▶ _ENTRIES SUPPLIED_
___

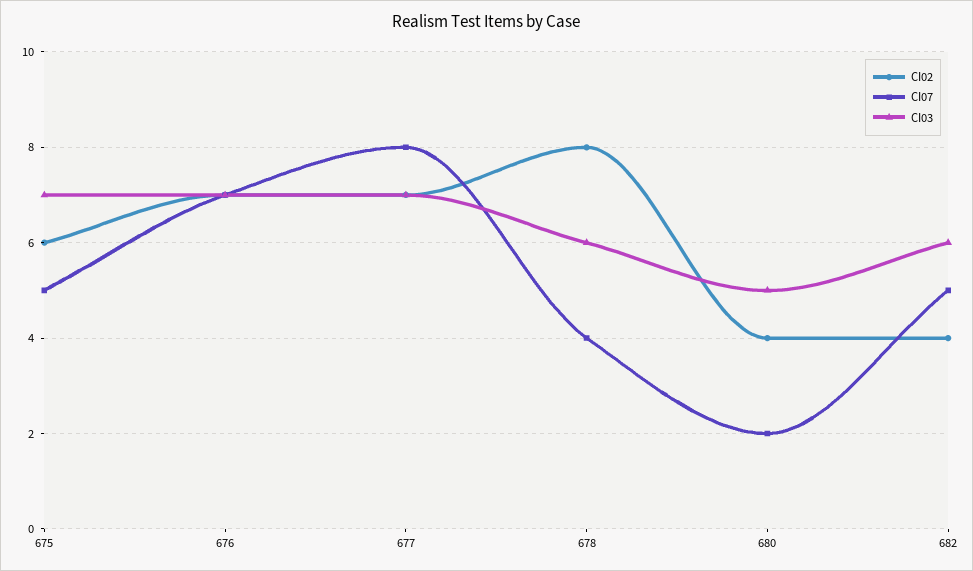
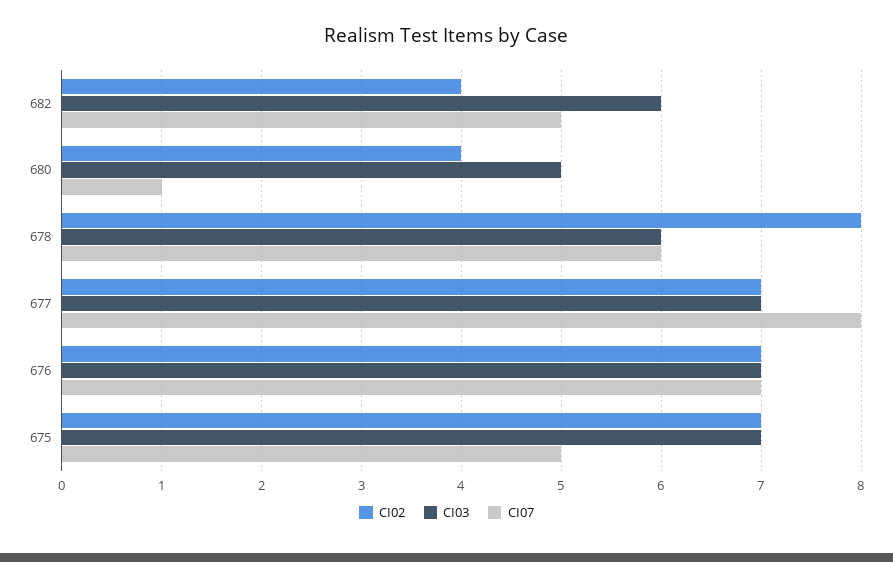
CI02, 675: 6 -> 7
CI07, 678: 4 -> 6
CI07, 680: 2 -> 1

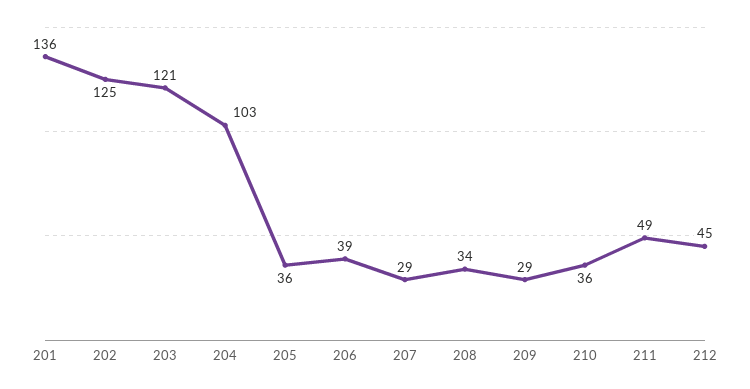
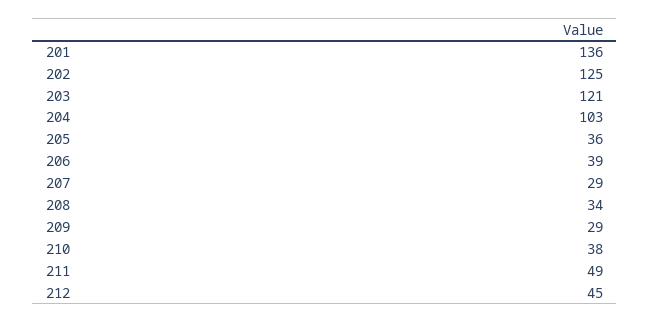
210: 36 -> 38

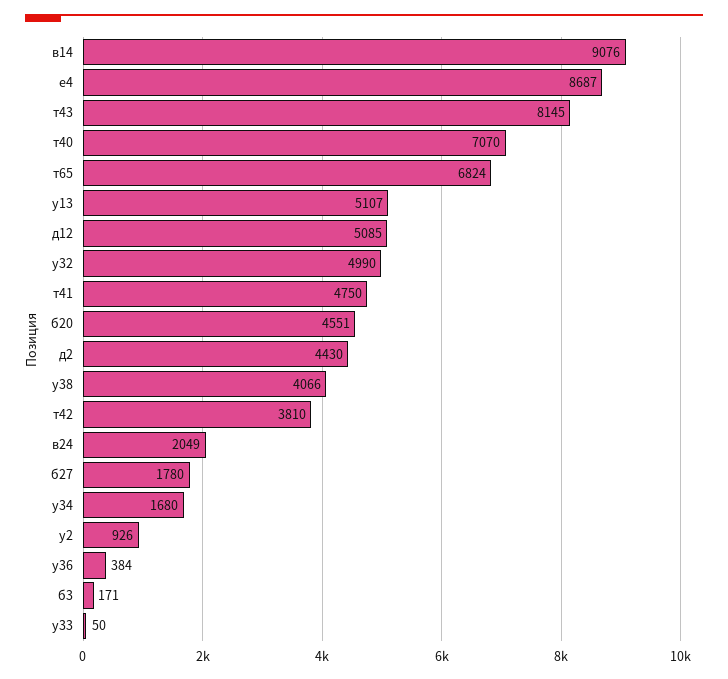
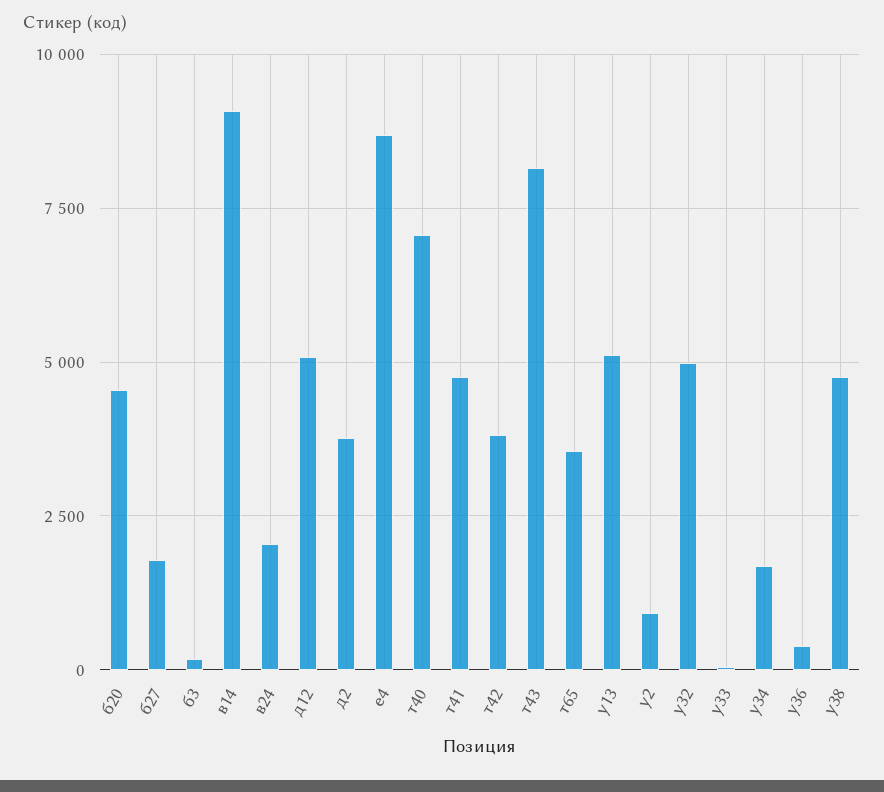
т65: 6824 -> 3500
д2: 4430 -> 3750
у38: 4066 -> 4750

___

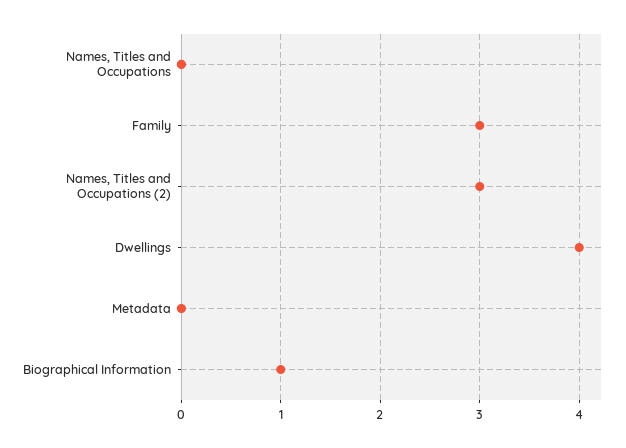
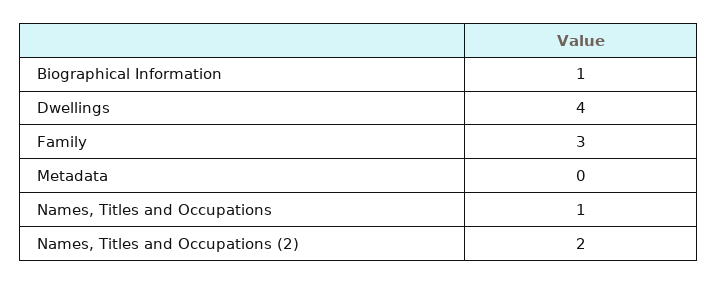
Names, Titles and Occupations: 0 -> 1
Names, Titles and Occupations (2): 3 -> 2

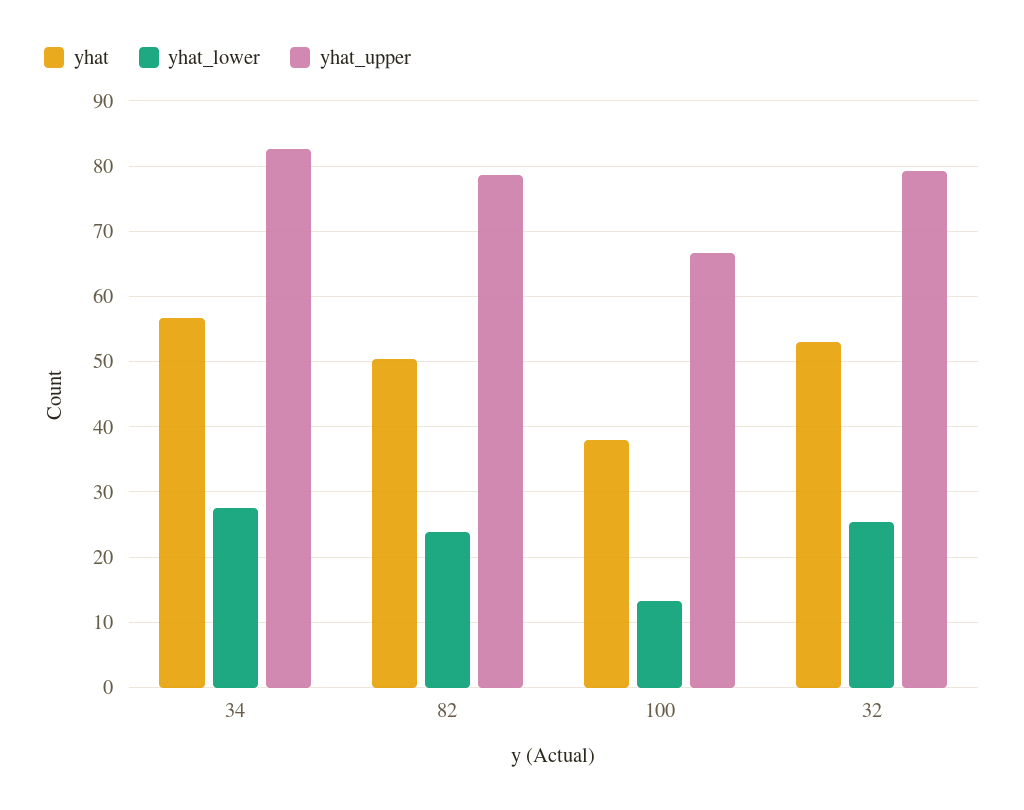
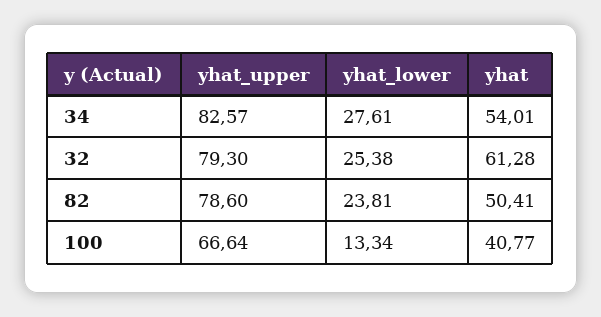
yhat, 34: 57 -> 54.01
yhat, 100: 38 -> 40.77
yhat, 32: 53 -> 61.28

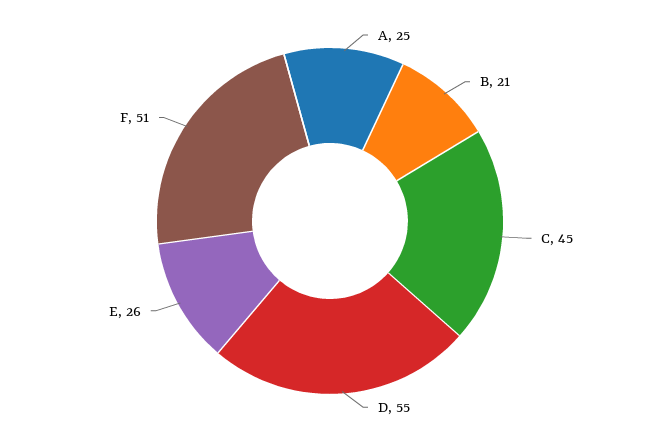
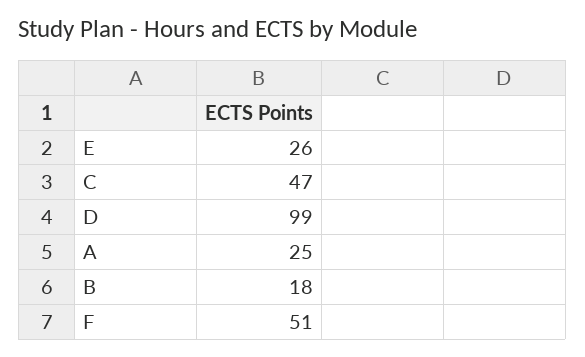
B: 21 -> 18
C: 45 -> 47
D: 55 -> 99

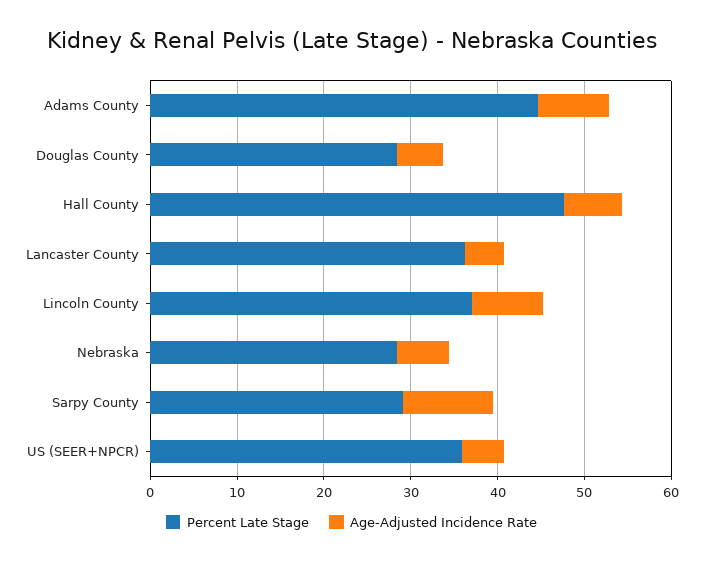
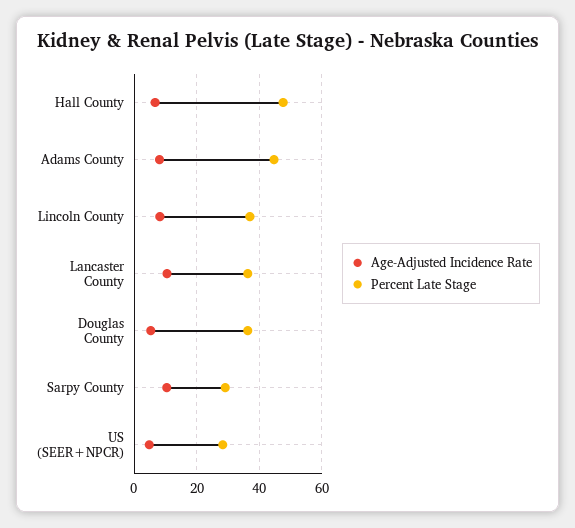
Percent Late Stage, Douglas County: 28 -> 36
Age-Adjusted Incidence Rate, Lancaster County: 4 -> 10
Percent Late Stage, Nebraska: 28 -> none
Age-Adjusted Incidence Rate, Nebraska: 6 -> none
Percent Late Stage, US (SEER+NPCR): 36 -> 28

___

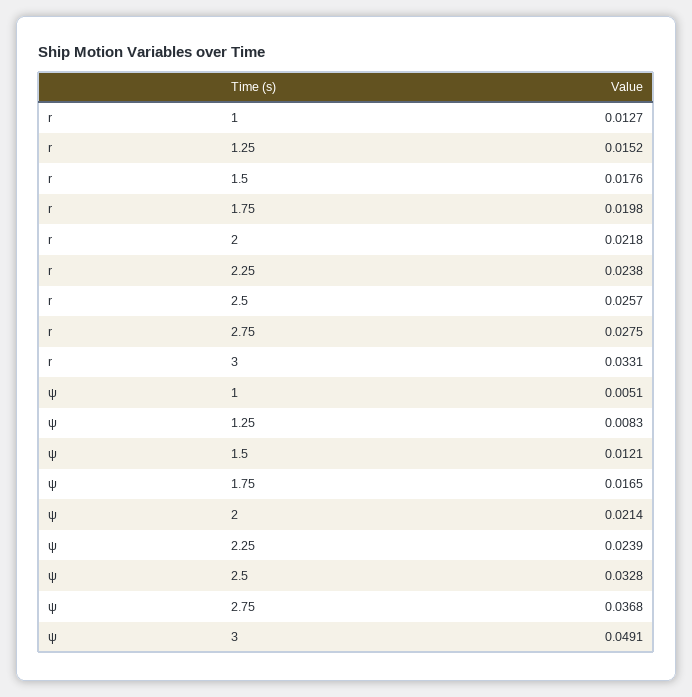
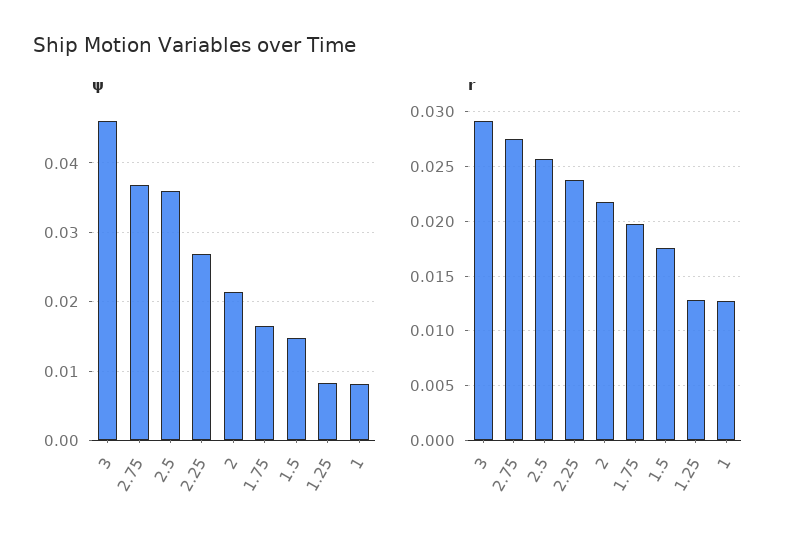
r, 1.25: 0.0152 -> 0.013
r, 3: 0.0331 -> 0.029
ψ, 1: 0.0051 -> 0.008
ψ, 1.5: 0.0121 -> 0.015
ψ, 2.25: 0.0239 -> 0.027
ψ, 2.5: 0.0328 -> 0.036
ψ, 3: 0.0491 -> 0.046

___

Where a line of the data contains the string "none", include it in a count, and state that count alone.

▶ _TASK ANSWER_
2